アメリカニューヨーク市のトランス酸規制について
 去る12月6日、アメリカのニューヨーク市(NY市)健康委員会は、レストラン等において提供される食事に含まれる“トランス酸(トランス型脂肪酸)”の含有量を規制する条例案(NY市健康条例の一部改正)を提起しました。このことは日本のメディアでも報道されましたが、誤認のある報道も少なくありません。このため、NY市が公表した内容とアメリカの食生活の実態を紹介し、何故このような規制を提起することとなったのかについてご報告します。


トランス酸とは?

 まず、“トランス酸とは何か”を説明しなければなりません。油脂は脂肪酸とグリセリンが結合してできた物質です。
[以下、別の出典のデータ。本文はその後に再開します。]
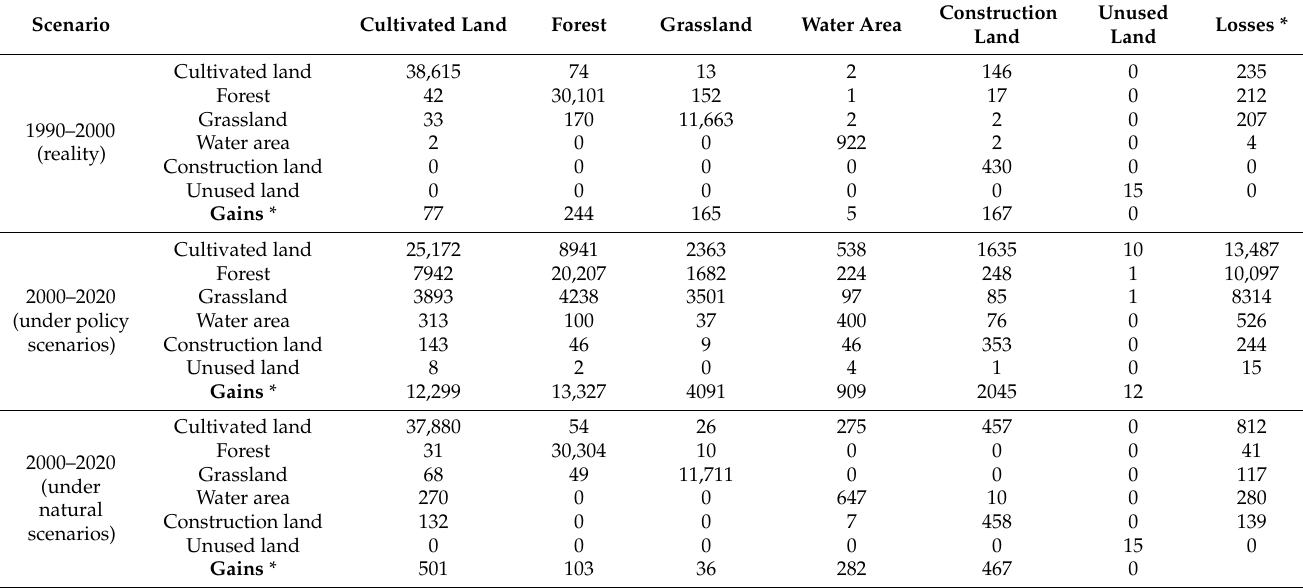
Table 4. 1990–2020 Land Use Transfer Matrix (unit: km 2 ).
この脂肪酸は、炭素に水素2個が結合した分子(CH2)が長く鎖状につながったもの(炭素鎖、たんそさ)ですが、不飽和脂肪酸ではこの炭素鎖の一部に水素が1個しか結合せず、炭素の二重結合が見られます。この二重結合部分を挟んで炭素鎖が並列的に結合したものをシス型、対角線上に結合したものをトランス型と称しています(下図参照)。


【 図1 トランス酸の概念図 】

図1 トランス酸の概念図


 トランス酸は通常の油脂にも存在するもので、反芻動物の獣肉の脂肪分や乳脂肪に比較的多く含まれ、植物油にも少量含まれます。また、不飽和脂肪酸を硬化(水素添加)させるときに発生しやすく、トランス酸を高い割合で含むことがあります。

 トランス酸を多く摂取すると、動脈硬化や心筋梗塞発症のリスクが高まるとされており、このような疾病による死亡の増加を防止するというのがNY市健康委員会の説明です。